Trecho da página.
::::
Ex-atriz pornô prepara biografia e revela discriminação: ‘sou julgada sempre’

Além de dramas na adolescência, o livro vai contar como Vanessa Danieli se lançou como youtuber

Ex-atriz pornô prepara biografia e revela discriminação
Divulgação

Foi na indústria pornográfica que Bárbara Costa ficou conhecida. Mas agora, longe dos filmes adultos, Vanessa Danieli – seu verdadeiro nome de registro – faz sucesso como youtuber, com o canal ‘Barbaridade Nerd’, focado no universo geek.

Disposta a esquecer o que passou quando era atriz, Vanessa – como prefere ser chamada agora –  também prepara um livro que será lançado no segundo semestre. A sua autobiografia vai contar, além de dramas na adolescência, os caminhos que trilhou para se lançar na web e conquistar fãs por todo o país.

Já nas primeiras páginas, a ex-atriz revela que sofreu abuso sexual aos 5 anos e que perdeu a virgindade durante um estupro aos 15 anos. Relata ainda ter vivido um relacionamento abusivo por três anos simplesmente para agradar familiares. Foi gravando desabafos para o seu canal no YouTube que ela passou a se libertar de toda essa ‘realidade’.

“Era muito difícil contar meu drama para pessoas próximas, então passei a usar a internet para mostrar quem eu era de fato. As pessoas achavam que eu era aquela menina dos filmes. Aquilo tudo era profissional. Sou julgada sempre pelo meu passado”, diz. “Claro que fiquei doente. Fiz tratamento psiquiátrico, busquei forças no fundo do poço para continuar”, desabafa.
::::
O que fazer.
- a) Passe para o inglês esta frase da matéria sobre Vanessa Danieli: “Era muito difícil contar meu drama para pessoas próximas, então passei a usar a internet para mostrar quem eu era de fato.”
- b) De acordo com a matéria sobre Vanessa Danieli, quando o livro dela será lançado?
- c) Continue a matéria sobre Vanessa Danieli a partir do último parágrafo.
Os dados não têm relação com a matéria sobre Vanessa Danieli.

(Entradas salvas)
::::
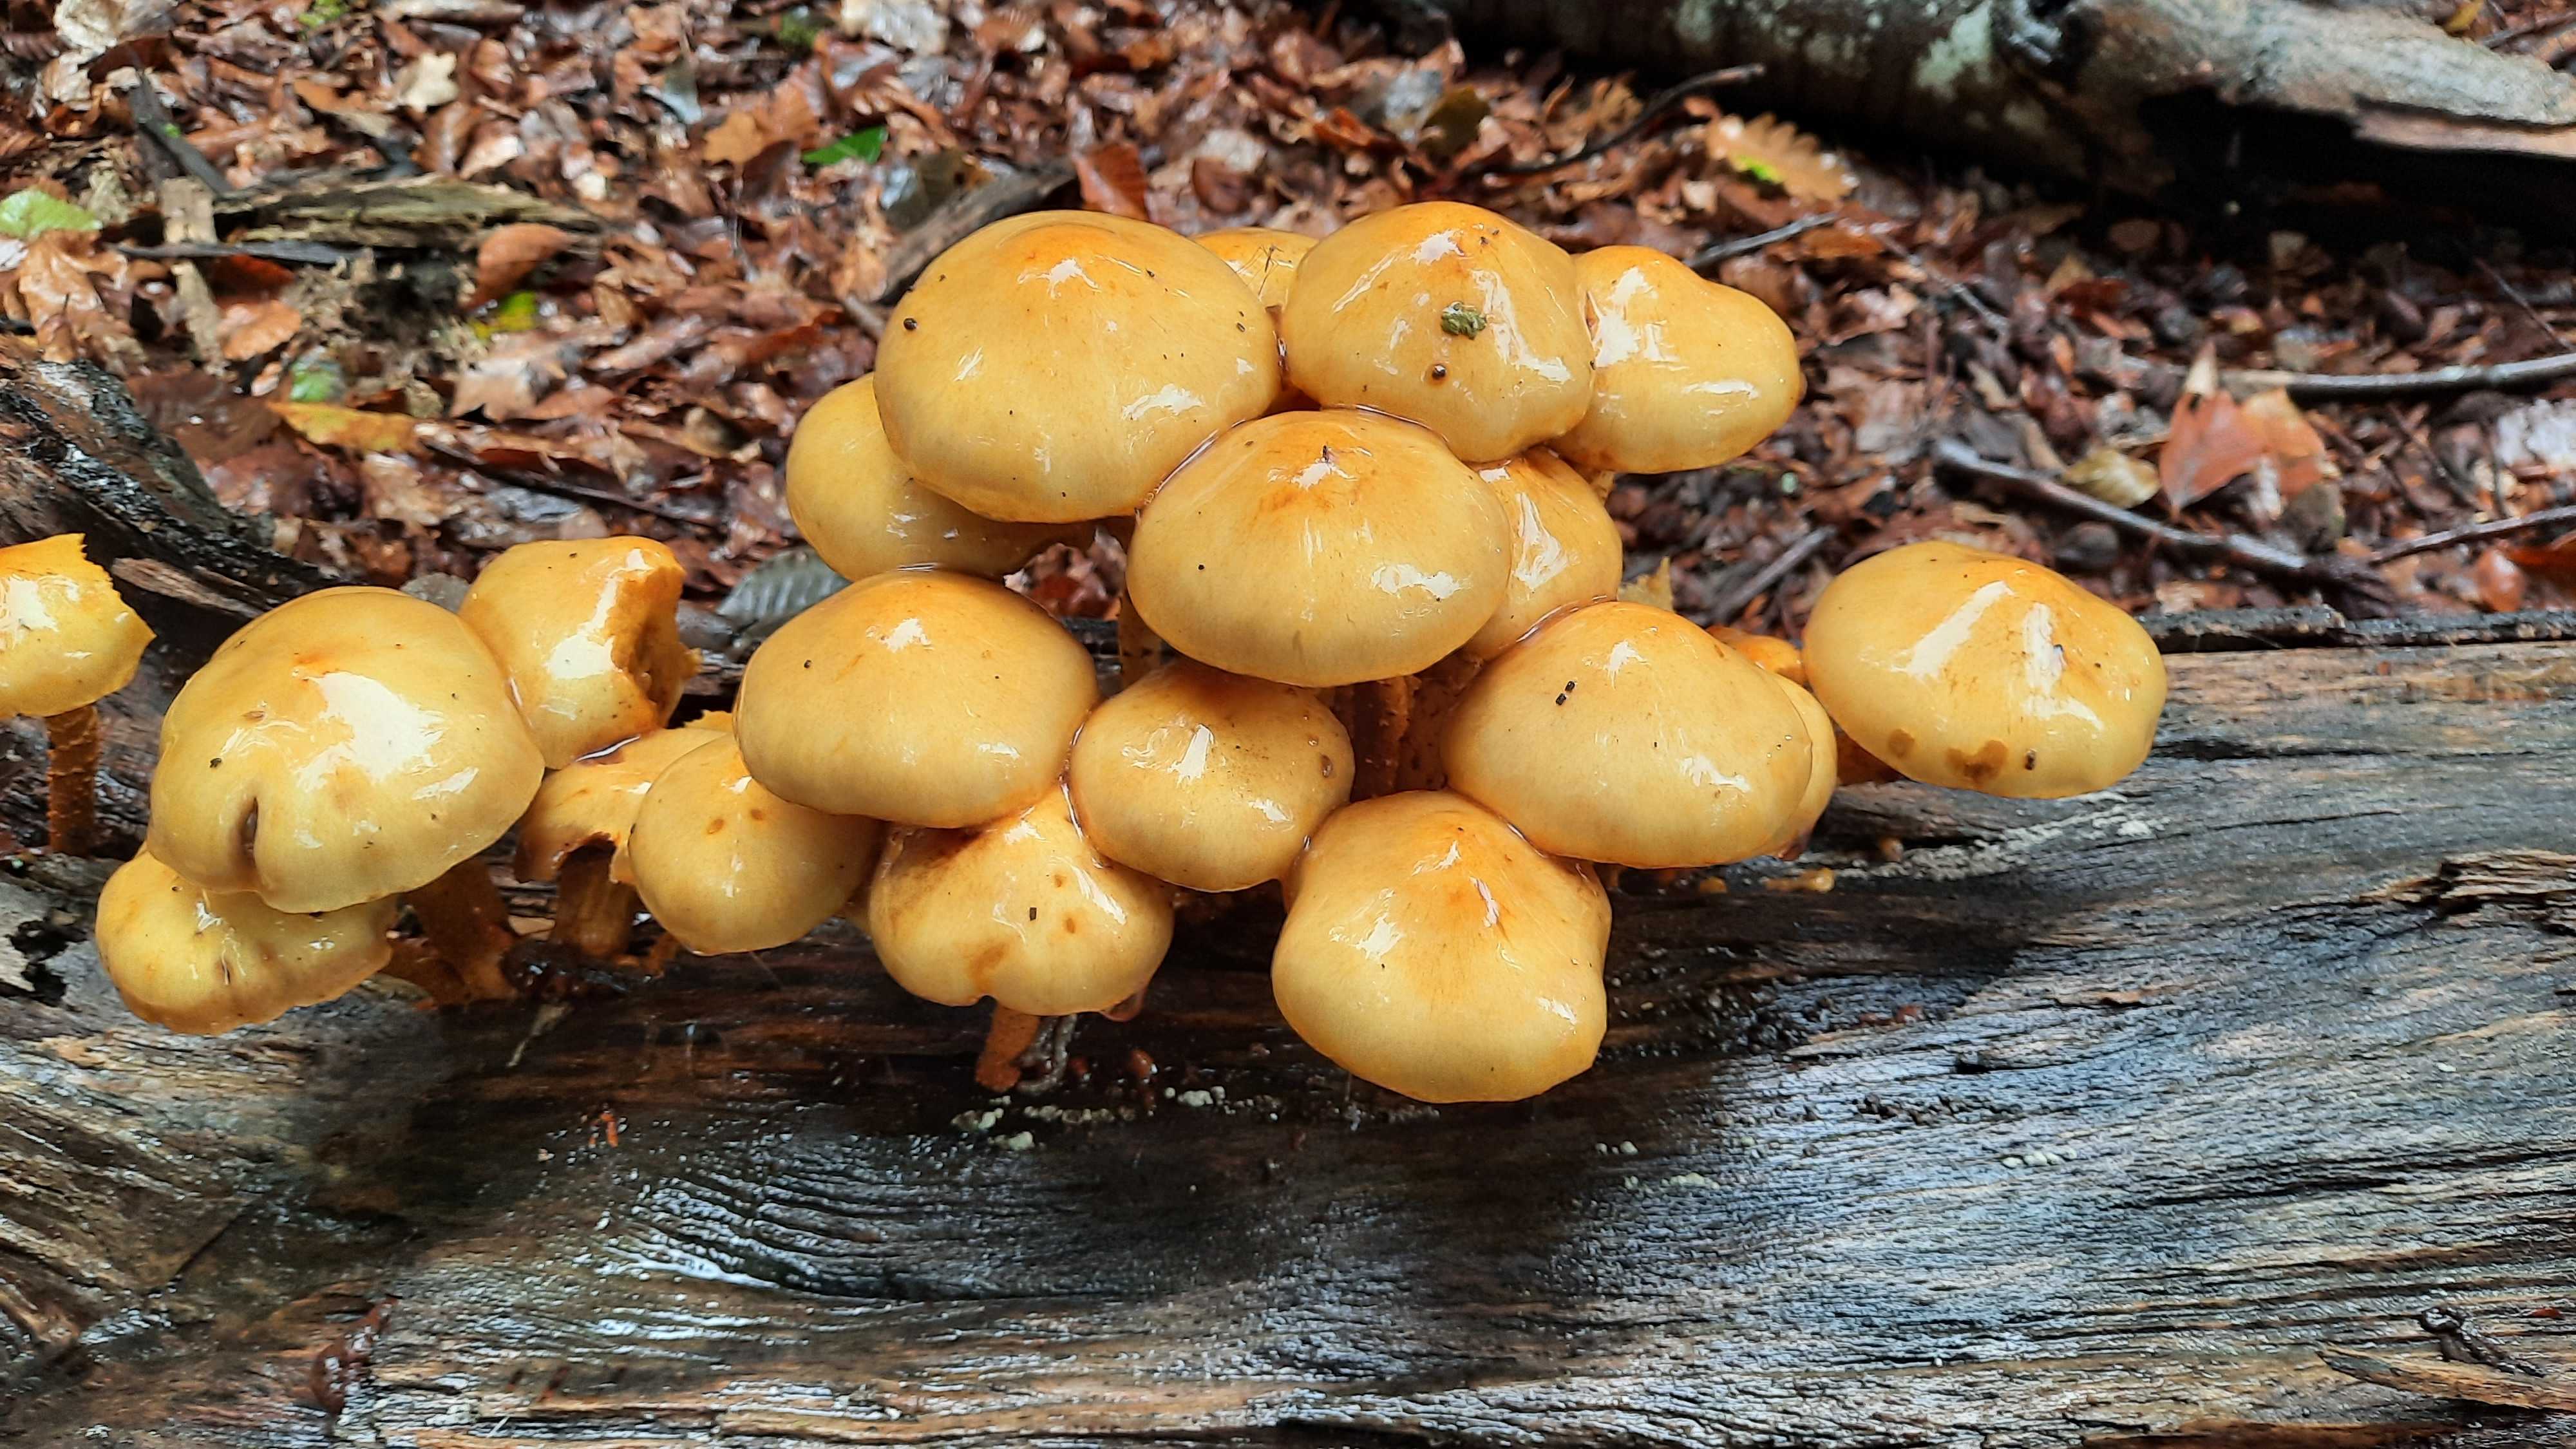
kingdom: Fungi
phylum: Basidiomycota
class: Agaricomycetes
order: Agaricales
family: Strophariaceae
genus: Pholiota
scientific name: Pholiota adiposa
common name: højtsiddende skælhat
::::
Respostas às tarefas.
- a) It was very hard to tell people close to me about my ordeal, so I started using the internet to show who I really was.

- b) No segundo semestre.

- c)
Afastada do mundo pornográfico há quase três anos, Bárbara voltou para a faculdade, lançou seu canal no YouTube e passou a ministrar palestras sobre marketing de influência – que tem tudo a ver com essa nova fase. Prestes a pegar seu diploma, ela comemora seu sucesso profissionais em uma agência digital, além de quase 4 mil conexões no LinkedIn, onde compartilha artigos e dicas.

“Mesmo com o cyber bullying, não desisti do canal e nem das redes sociais. Muito menos de trabalhar com o marketing que é a minha área de formação. Agora vou me dedicar na finalização do livro e já me sinto totalmente integrada na sociedade como um ser humano. Claro que o preconceito existe, mas é algo que já aceitei. Vou lidar com isso sempre”, diz.